The USL Mission and Strategic Plan, … [addressed] these external influences on libraries, a 21st Century Library Model emerged as a pyramid with the professional development and retraining of the librarian as its base, upon which rests the full understanding and integration of technology using business processes that form the building blocks of a 21st Century Library, that support the absolute purpose for the existence of libraries – customer centered, relevant library services for 21st Century Library customers.
Is there a disconnect between the two ideas? Not in my mind.
The paradigm is “one conceptual world view” of the 21st Century Library. It is overarching and general by nature, and describes a library as viewed from a broad philosophical perspective.
The model is a smaller version of the real thing that should contain:
• All of the basic elements of the real thing, only simpler. (A model of a car doesn’t need all the working parts, but should have all the essential components of body, windows, light fixtures, wheels, etc.)
• It certainly should look enough like the real thing to be recognizable. (A model of a house should not be easily confused with a barn, or office, or church.)
• It should be useful in creating the real thing. (A model house provides the basic design, proportions, layout and appearance of the real house it represents.)
The 21st Century Library Paradigm is the concept of a library, and the 21st Century Library Model is the blue print for a library.
But, doesn’t a blue print describe a specific house? Yes.
How can all 21st Century libraries be unique if there is a “model” for one? Because the blueprint contains the details for building a specific structure, which presumably has a foundation, walls, windows, roof, plumbing, etc., that makes it a house – as opposed to an office skyscraper, or a sports arena.

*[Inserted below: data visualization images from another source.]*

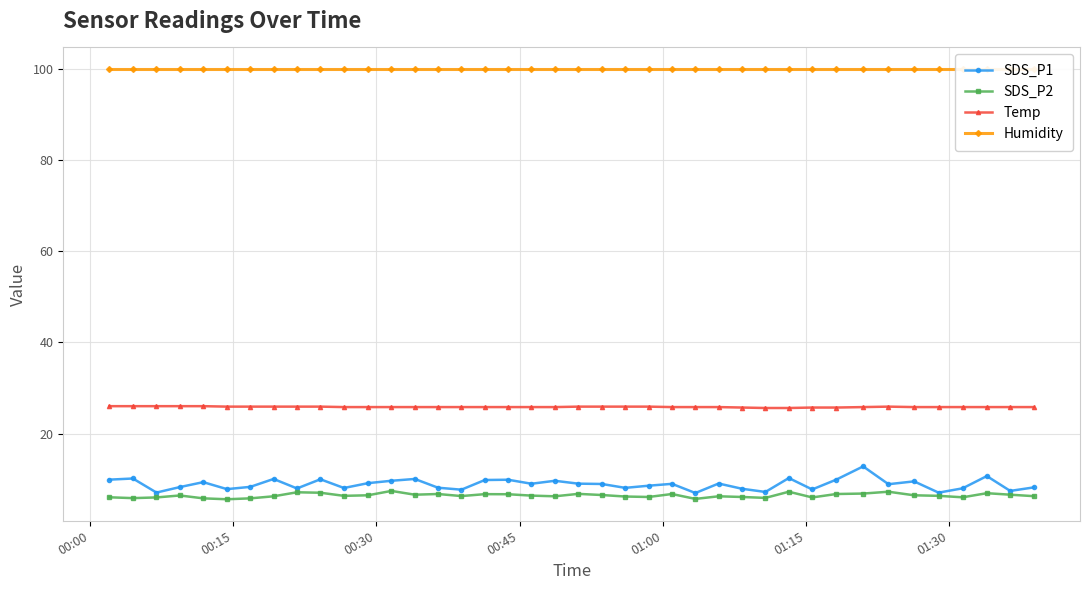

True or false: SDS_P1 has more than 1 interior local peaks.

True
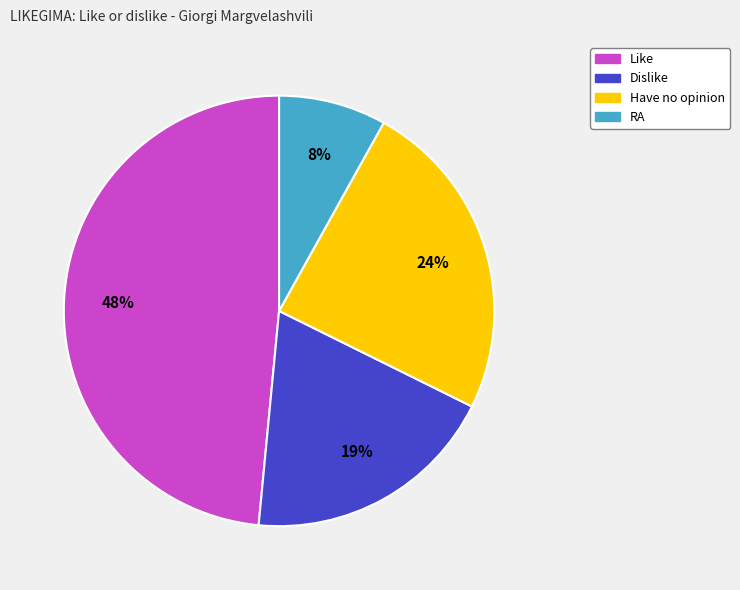

Is there any slice that represents more than half of the pie?

No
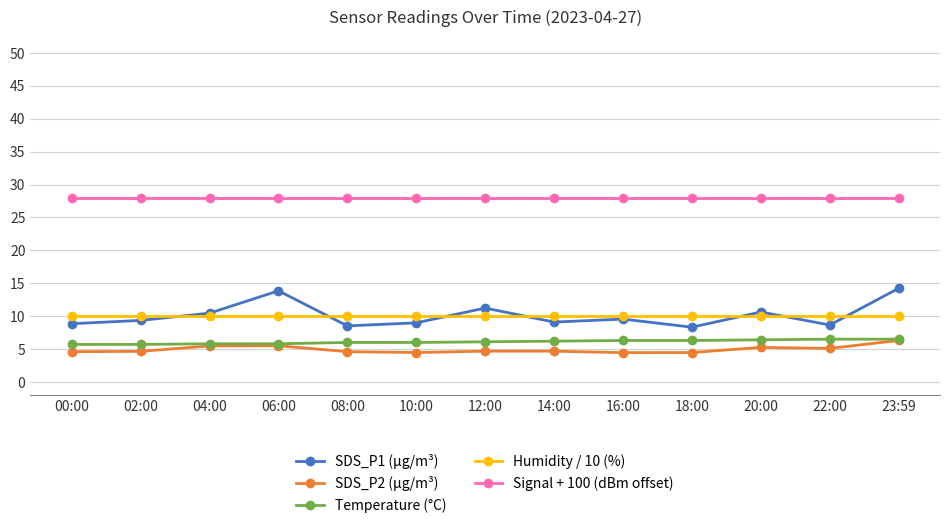

True or false: Humidity / 10 (%) has a value of 10.0 at 23:59.

True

The basic elements of a blueprint are common, but the way in which the architect assembles the specific parts to make a unique house is what makes it a unique house. Many decades ago after WWII when the suburbs accompanied the baby boom, houses were all pretty much alike – they were called cookie cutter houses. That is also a good analogy for the 20th Century Library – cookie cutter libraries. The cookie cutter library did the job of the 20th Century paradigm of the library – provide books.
The 21st Century Library is no longer all about books. It has to be so much more to fulfill the vastly different information needs of its citizenry and their advanced technology and information literacy capabilities.
The 21st Century Library Paradigm is the concept of a library, and the 21st Century Library Model is the blue print for a library. The concept of the library defines what the blueprint of the library will create. You are the architect of your 21st Century Library.